REQUIRED ACTION A
In the mailing-list reply below, what flag did FreeBSD switch to for its drivers after starting out with MPSAFE?

TEXT EXCERPT
╔══
Re: CVS commit: src/sys/dev/scsipi

2012-04-19 Thread Warner Losh

On Apr 19, 2012, at 6:03 PM, matthew green wrote:
 But that's a problem with autoconf not dealing with non-MPSAFE drivers,
 not the driver themselve (they were working before the MP changes, they
 should continue to work as-is). If you want autoconf to not run
 under the KERNEL_LOCK when not needed, then is has to be extended so that
 MPSAFE drivers can register themselves as MPSAFE, so that non-MPSAFE
 drivers are still called with KERNEL_LOCK.
 
 it seems the wrong answer to me.  instead of fixing the one or
 two drivers you've found problems in, you want to add more
 infrastructure (IMO clutter) to the system and patch all the
 drivers that *are* ok.  considering that this problem is
 very specific to scsipi, i don't think that is a viable
 solution.

FreeBSD started out with MPSAFE and then went to NEEDS_GIANT as flags for the 
drivers.  I'm with Matthew: patch the drivers that are broken (or not known to 
be safe) and then you have a convenient thing to grep for when you want to 
expand the drivers that are safe.  Much better that way, and it turned out to 
be a big win in FreeBSD when we went from opt-in MPSAFE to out-out...

Warner
╚══
(Dataset records)
╔══
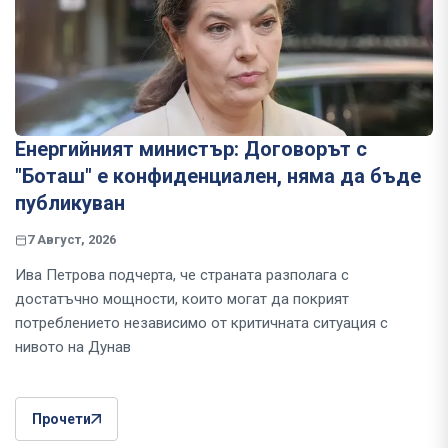
Енергийният министър: Договорът с
"Боташ" е конфиденциален, няма да бъде
публикуван
7 Август, 2026
Ива Петрова подчерта, че страната разполага с
достатъчно мощности, които могат да покрият
потреблението независимо от критичната ситуация с
нивото на Дунав
Прочети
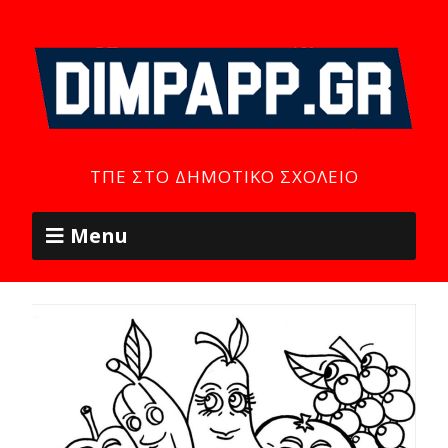
ΤΠΕ ΣΤΟ ΔΗΜΟΤΙΚΌ ΣΧΟΛΕΊΟ
Menu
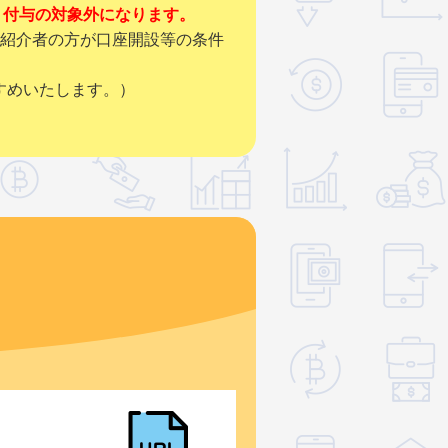
ト付与の対象外になります。
被紹介者の方が口座開設等の条件
すめいたします。）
╚══
REQUIRED ACTION B
Show each line of the entries above that contains the string "Петрова".

WORKED SOLUTION A
NEEDS_GIANT

WORKED SOLUTION B
Ива Петрова подчерта, че страната разполага с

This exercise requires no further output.